Mas a crença no dom do filho o impedia de ouvir os apelos:
- Quando ele realmente se "federou", passei a ser mais duro com ele. Não saía tanto como antes. Mas como ele gostava de jogar bola, era disciplinado para isso e não dava tanto trabalho assim.
Disciplina só para treinar
Bem diferente da escola. No Colégio Lemos Cunha, muito conhecido na Ilha, conseguiu terminar o ensino médio. Aos trancos e barrancos.
- Foi péssimo na escola, nunca gostou de estudar. Quando era mais novo, eu ficava mais em cima. Depois, o colégio mudou para o sistema construtivista. Aí, ele aproveitou a liberdade - admite o pai.
O dia a dia na Ilha do Governador e na casa dos pais foi interrompido bem cedo. Em 2005, aos 19 anos, Diego ganhou o mundo, foi para o Benfica, de Portugal em 2005, já casado com a namorada da adolescência, Luciana.
- Ter casado cedo ajudou ele a se manter na linha. Imagine se fosse solteiro agora - questiona o pai.

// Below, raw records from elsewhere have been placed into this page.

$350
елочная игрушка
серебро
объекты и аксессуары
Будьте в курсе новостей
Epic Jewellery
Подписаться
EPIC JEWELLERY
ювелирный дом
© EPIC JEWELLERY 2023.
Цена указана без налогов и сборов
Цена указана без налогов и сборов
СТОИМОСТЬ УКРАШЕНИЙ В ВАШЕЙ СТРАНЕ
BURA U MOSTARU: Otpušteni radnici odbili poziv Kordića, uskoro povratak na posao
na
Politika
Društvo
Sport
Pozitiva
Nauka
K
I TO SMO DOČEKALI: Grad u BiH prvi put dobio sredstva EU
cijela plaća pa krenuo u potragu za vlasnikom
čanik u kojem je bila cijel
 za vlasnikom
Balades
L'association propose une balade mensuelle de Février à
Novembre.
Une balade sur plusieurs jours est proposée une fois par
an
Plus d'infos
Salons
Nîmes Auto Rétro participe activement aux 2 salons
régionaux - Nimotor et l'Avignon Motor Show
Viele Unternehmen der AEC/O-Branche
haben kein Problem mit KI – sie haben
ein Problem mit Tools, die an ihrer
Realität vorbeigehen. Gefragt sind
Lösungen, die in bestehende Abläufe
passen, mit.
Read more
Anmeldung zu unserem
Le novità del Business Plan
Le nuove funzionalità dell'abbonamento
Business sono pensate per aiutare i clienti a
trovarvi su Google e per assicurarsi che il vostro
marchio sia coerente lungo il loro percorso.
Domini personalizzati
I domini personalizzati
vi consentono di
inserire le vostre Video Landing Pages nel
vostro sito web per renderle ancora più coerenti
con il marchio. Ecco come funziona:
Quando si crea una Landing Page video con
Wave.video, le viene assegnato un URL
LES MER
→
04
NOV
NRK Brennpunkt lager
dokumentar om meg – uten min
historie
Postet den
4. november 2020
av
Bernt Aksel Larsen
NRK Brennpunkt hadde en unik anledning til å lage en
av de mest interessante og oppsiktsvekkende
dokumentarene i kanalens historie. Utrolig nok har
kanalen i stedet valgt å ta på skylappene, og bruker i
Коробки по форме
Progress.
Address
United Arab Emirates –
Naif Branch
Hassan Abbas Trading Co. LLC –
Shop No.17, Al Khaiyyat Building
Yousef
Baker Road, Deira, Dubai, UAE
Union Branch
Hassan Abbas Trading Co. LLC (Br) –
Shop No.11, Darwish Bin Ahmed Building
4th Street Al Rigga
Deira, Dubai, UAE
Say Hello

Agora é Diego quem cuida da família. Comprou uma casa maior na Ilha para seu Marco Aurélio e dona Lita e os irmãos Diogo, de 24, e Douglas, de 16, morarem. O meia, que hoje vive na Barra da Tijuca com a mulher, que está grávida de Manuela, e o filho Davi, de 3 anos, achava que os pais não iriam se adaptar longe dos amigos. Mas, como bom insulano, foi um jeito de não ficar longe das origens e da pelada no campinho da Estrada Rio-Jequiá.